A Halifax court has granted an extension to QuadrigaCX’s creditor protection deadline. The story of the now-defunct crypto exchange that has most gripped the space so far in 2019 is therefore set to continue.
According to court documents, QuadrigaCX’s CEO, Gerard Cotten, died with the only knowledge of how to access the firm’s crypto cold storage solution. There is an estimated $145 million missing, a large potion of which is owed to the exchange’s customers.
Quadriga Given a Month and a Half to Find Missing Crypto
Much talked-about digital asset exchange platform QuadrigaCX has been granted an additional 45 days worth of creditor protection. The decision was made by a Nova Scotia Supreme Court Justice, Michael Wood, earlier today.
Wood also approved the motion to allow for the appointment of a chief restructuring officer to oversee the now-insolvent firm. However, the Justice was keen to point out that said officer would need to be monitored by a court-appointed delegate to ensure that professional fees did not run up too high. This monitor is also to have access to transnational data stored with Amazon Web Services, which may help in finding the missing funds.
The decision to extend the creditor protection afforded to Quadriga may well be a response to the recent report by “Big Four” auditing firm, Ernst & Young. It states that the company had successfully identified six of the supposed cold storage wallets used by Quadriga yet they were largely empty. In fact, apart from one single payment of $500,000 into them, there have been no deposits made in any since April 2018.
According to Toronto-based news publication The Star, of the US$145 million total missing, over US$52 million is owed to Quadriga customers.
Quadriga users leaving funds on the exchange stand to lose out.
This has caused various theories to abound about the whereabouts of the money, particularly given some of the circumstances surrounding Cotten’s death.

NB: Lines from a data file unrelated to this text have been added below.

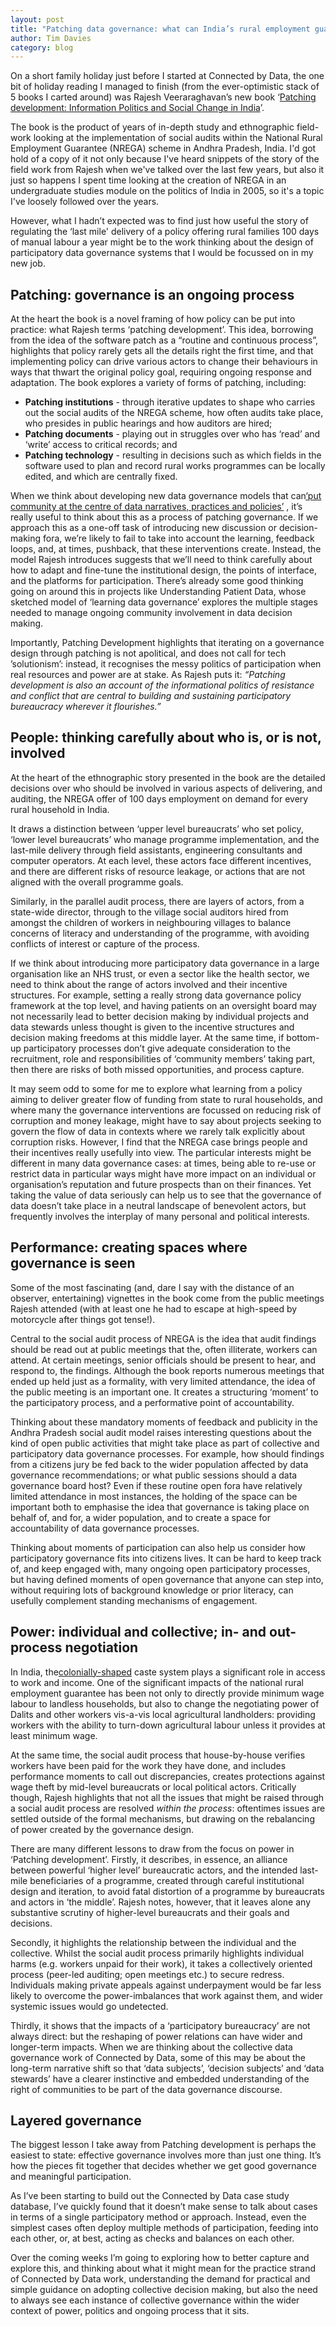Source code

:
 ```yaml
---
layout: post
title: "Patching data governance: what can India’s rural employment guarantee scheme teach us about designing participatory data governance?"
author: Tim Davies
category: blog
---
```


On a short family holiday just before I started at Connected by Data, the one bit of holiday reading I managed to finish (from the ever-optimistic stack of 5 books I carted around) was Rajesh Veeraraghavan’s new book ‘[Patching development: Information Politics and Social Change in India](https://oxford.universitypressscholarship.com/view/10.1093/oso/9780197567814.001.0001/oso-9780197567814)’.

The book is the product of years of in-depth study and ethnographic field-work looking at the implementation of social audits within the National Rural Employment Guarantee (NREGA) scheme in Andhra Pradesh, India. I'd got hold of a copy of it not only because I've heard snippets of the story of the field work from Rajesh when we've talked over the last few years, but also it just so happens I spent time looking at the creation of NREGA in an undergraduate studies module on the politics of India in 2005, so it's a topic I've loosely followed over the years.

However, what I hadn’t expected was to find just how useful the story of regulating the ‘last mile' delivery of a policy offering rural families 100 days of manual labour a year might be to the work thinking about the design of participatory data governance systems that I would be focussed on in my new job.

<!--more-->

## Patching: governance is an ongoing process

At the heart the book is a novel framing of how policy can be put into practice: what Rajesh terms ‘patching development’. This idea, borrowing from the idea of the software patch as a “routine and continuous process”, highlights that policy rarely gets all the details right the first time, and that implementing policy can drive various actors to change their behaviours in ways that thwart the original policy goal, requiring ongoing response and adaptation. The book explores a variety of forms of patching, including:

* **Patching institutions** - through iterative updates to shape who carries out the social audits of the NREGA scheme, how often audits take place, who presides in public hearings and how auditors are hired;
* **Patching documents** - playing out in struggles over who has ‘read’ and ‘write’ access to critical records; and
* **Patching technology** - resulting in decisions such as which fields in the software used to plan and record rural works programmes can be locally edited, and which are centrally fixed.

When we think about developing new data governance models that can[‘put community at the centre of data narratives, practices and policies’](https://connectedbydata.org/about) , it’s really useful to think about this as a process of patching governance. If we approach this as a one-off task of introducing new discussion or decision-making fora, we’re likely to fail to take into account the learning, feedback loops, and, at times, pushback, that these interventions create. Instead, the model Rajesh introduces suggests that we’ll need to think carefully about how to adapt and fine-tune the institutional design, the points of interface, and the platforms for participation. There’s already some good thinking going on around this in projects like Understanding Patient Data, whose sketched model of ‘learning data governance’ explores the multiple stages needed to manage ongoing community involvement in data decision making.

Importantly, Patching Development highlights that iterating on a governance design through patching is not apolitical, and does not call for tech ’solutionism’: instead, it recognises the messy politics of participation when real resources and power are at stake. As Rajesh puts it: _“Patching development is also an account of the informational politics of resistance and conflict that are central to building and sustaining participatory bureaucracy wherever it flourishes.”_

## People: thinking carefully about who is, or is not, involved

At the heart of the ethnographic story presented in the book are the detailed decisions over who should be involved in various aspects of delivering, and auditing, the NREGA offer of 100 days employment on demand for every rural household in India.

It draws a distinction between ‘upper level bureaucrats’ who set policy, ‘lower level bureaucrats’ who manage programme implementation, and the last-mile delivery through field assistants, engineering consultants and computer operators. At each level, these actors face different incentives, and there are different risks of resource leakage, or actions that are not aligned with the overall programme goals.

Similarly, in the parallel audit process, there are layers of actors, from a state-wide director, through to the village social auditors hired from amongst the children of workers in neighbouring villages to balance concerns of literacy and understanding of the programme, with avoiding conflicts of interest or capture of the process.

If we think about introducing more participatory data governance in a large organisation like an NHS trust, or even a sector like the health sector, we need to think about the range of actors involved and their incentive structures. For example, setting a really strong data governance policy framework at the top level, and having patients on an oversight board may not necessarily lead to better decision making by individual projects and data stewards unless thought is given to the incentive structures and decision making freedoms at this middle layer. At the same time, if bottom-up participatory processes don’t give adequate consideration to the recruitment, role and responsibilities of ‘community members’ taking part, then there are risks of both missed opportunities, and process capture.

It may seem odd to some for me to explore what learning from a policy aiming to deliver greater flow of funding from state to rural households, and where many the governance interventions are focussed on reducing risk of corruption and money leakage, might have to say about projects seeking to govern the flow of data in contexts where we rarely talk explicitly about corruption risks. However, I find that the NREGA case brings people and their incentives really usefully into view. The particular interests might be different in many data governance cases: at times, being able to re-use or restrict data in particular ways might have more impact on an individual or organisation’s reputation and future prospects than on their finances. Yet taking the value of data seriously can help us to see that the governance of data doesn’t take place in a neutral landscape of benevolent actors, but frequently involves the interplay of many personal and political interests.

## Performance: creating spaces where governance is seen

Some of the most fascinating (and, dare I say with the distance of an observer, entertaining) vignettes in the book come from the public meetings Rajesh attended (with at least one he had to escape at high-speed by motorcycle after things got tense!).

Central to the social audit process of NREGA is the idea that audit findings should be read out at public meetings that the, often illiterate, workers can attend. At certain meetings, senior officials should be present to hear, and respond to, the findings. Although the book reports numerous meetings that ended up held just as a formality, with very limited attendance, the idea of the public meeting is an important one. It creates a structuring ‘moment’ to the participatory process, and a performative point of accountability.

Thinking about these mandatory moments of feedback and publicity in the Andhra Pradesh social audit model raises interesting questions about the kind of open public activities that might take place as part of collective and participatory data governance processes. For example, how should findings from a citizens jury be fed back to the wider population affected by data governance recommendations; or what public sessions should a data governance board host? Even if these routine open fora have relatively limited attendance in most instances, the holding of the space can be important both to emphasise the idea that governance is taking place on behalf of, and for, a wider population, and to create a space for accountability of data governance processes.

Thinking about moments of participation can also help us consider how participatory governance fits into citizens lives. It can be hard to keep track of, and keep engaged with, many ongoing open participatory processes, but having defined moments of open governance that anyone can step into, without requiring lots of background knowledge or prior literacy, can usefully complement standing mechanisms of engagement.

## Power: individual and collective; in- and out-process negotiation

In India, the[colonially-shaped](https://www.bbc.co.uk/news/world-asia-india-48619734) caste system plays a significant role in access to work and income. One of the significant impacts of the national rural employment guarantee has been not only to directly provide minimum wage labour to landless households, but also to change the negotiating power of Dalits and other workers vis-a-vis local agricultural landholders: providing workers with the ability to turn-down agricultural labour unless it provides at least minimum wage.

At the same time, the social audit process that house-by-house verifies workers have been paid for the work they have done, and includes performance moments to call out discrepancies, creates protections against wage theft by mid-level bureaucrats or local political actors. Critically though, Rajesh highlights that not all the issues that might be raised through a social audit process are resolved _within the process_: oftentimes issues are settled outside of the formal mechanisms, but drawing on the rebalancing of power created by the governance design.

There are many different lessons to draw from the focus on power in ‘Patching development’. Firstly, it describes, in essence, an alliance between powerful ‘higher level’ bureaucratic actors, and the intended last-mile beneficiaries of a programme, created through careful institutional design and iteration, to avoid fatal distortion of a programme by bureaucrats and actors in ‘the middle’. Rajesh notes, however, that it leaves alone any substantive scrutiny of higher-level bureaucrats and their goals and decisions.

Secondly, it highlights the relationship between the individual and the collective. Whilst the social audit process primarily highlights individual harms (e.g. workers unpaid for their work), it takes a collectively oriented process (peer-led auditing; open meetings etc.) to secure redress. Individuals making private appeals against underpayment would be far less likely to overcome the power-imbalances that work against them, and wider systemic issues would go undetected.

Thirdly, it shows that the impacts of a ‘participatory bureaucracy’ are not always direct: but the reshaping of power relations can have wider and longer-term impacts. When we are thinking about the collective data governance work of Connected by Data, some of this may be about the long-term narrative shift so that ‘data subjects’, ‘decision subjects’ and ‘data stewards’ have a clearer instinctive and embedded understanding of the right of communities to be part of the data governance discourse.

## Layered governance

The biggest lesson I take away from Patching development is perhaps the easiest to state: effective governance involves more than just one thing. It’s how the pieces fit together that decides whether we get good governance and meaningful participation.

As I’ve been starting to build out the Connected by Data case study database, I’ve quickly found that it doesn’t make sense to talk about cases in terms of a single participatory method or approach. Instead, even the simplest cases often deploy multiple methods of participation, feeding into each other, or, at best, acting as checks and balances on each other.

Over the coming weeks I’m going to exploring how to better capture and explore this, and thinking about what it might mean for the practice strand of Connected by Data work, understanding the demand for practical and simple guidance on adopting collective decision making, but also the need to always see each instance of collective governance within the wider context of power, politics and ongoing process that it sits.
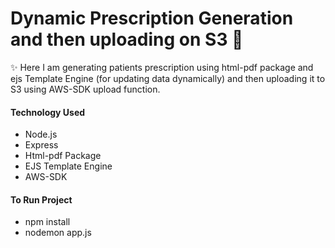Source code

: # Dynamic Prescription Generation and then uploading on S3 :tada: 

 :sparkles: Here I am generating patients prescription using html-pdf package and ejs Template Engine (for updating data dynamically) and then uploading it to S3 using AWS-SDK upload function.

#### Technology Used 
* Node.js
* Express
* Html-pdf Package
* EJS Template Engine
* AWS-SDK 

#### To Run Project 
* npm install
* nodemon app.js 

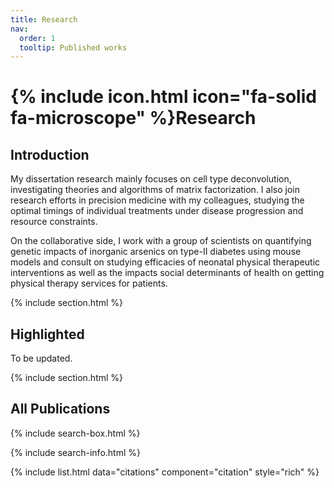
 ```yaml
---
title: Research
nav:
  order: 1
  tooltip: Published works
---
```


# {% include icon.html icon="fa-solid fa-microscope" %}Research

## Introduction

My dissertation research mainly focuses on cell type deconvolution, investigating theories and algorithms of matrix factorization. I also join research efforts in precision medicine with my colleagues, studying the optimal timings of individual treatments under disease progression and resource constraints.

On the collaborative side, I work with a group of scientists on quantifying genetic impacts of inorganic arsenics on type-II diabetes using mouse models and consult on studying efficacies of neonatal physical therapeutic interventions as well as the impacts social determinants of health on getting physical therapy services for patients.

{% include section.html %}

## Highlighted

<!-- {% include citation.html lookup="Open collaborative writing with Manubot" style="rich" %} -->

To be updated.

{% include section.html %}

## All Publications

{% include search-box.html %}

{% include search-info.html %}

{% include list.html data="citations" component="citation" style="rich" %}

Firstly, the Quadriga CEO died in a part of India known for having “fake death mafias” – organised gangs who will take care of all the paper work needed to make someone vanish administratively. Many have therefore accused the late Cotten of exit scamming his way out of Quadriga.
More recently, allegations have been made that the funds are in fact sitting on several large exchanges, including: Poloniex, Kraken, and Bitfinex. Research leading to this conclusion was published on the Zerononcense Blog.
However, Kraken CEO Jesse Powell refuted this narrative, whilst also reminding those who have lost funds thanks to the Quadriga missing keys debacle that the best chance of them getting their money back was if the money was indeed resting in a couple of exchange accounts.
Powell has himself been particularly active in the hunt for the Quadriga millions. The CEO even pledged to gift $100,000 in either cryptocurrency or fiat to whoever could give meaningful information leading to the recovery of the missing money.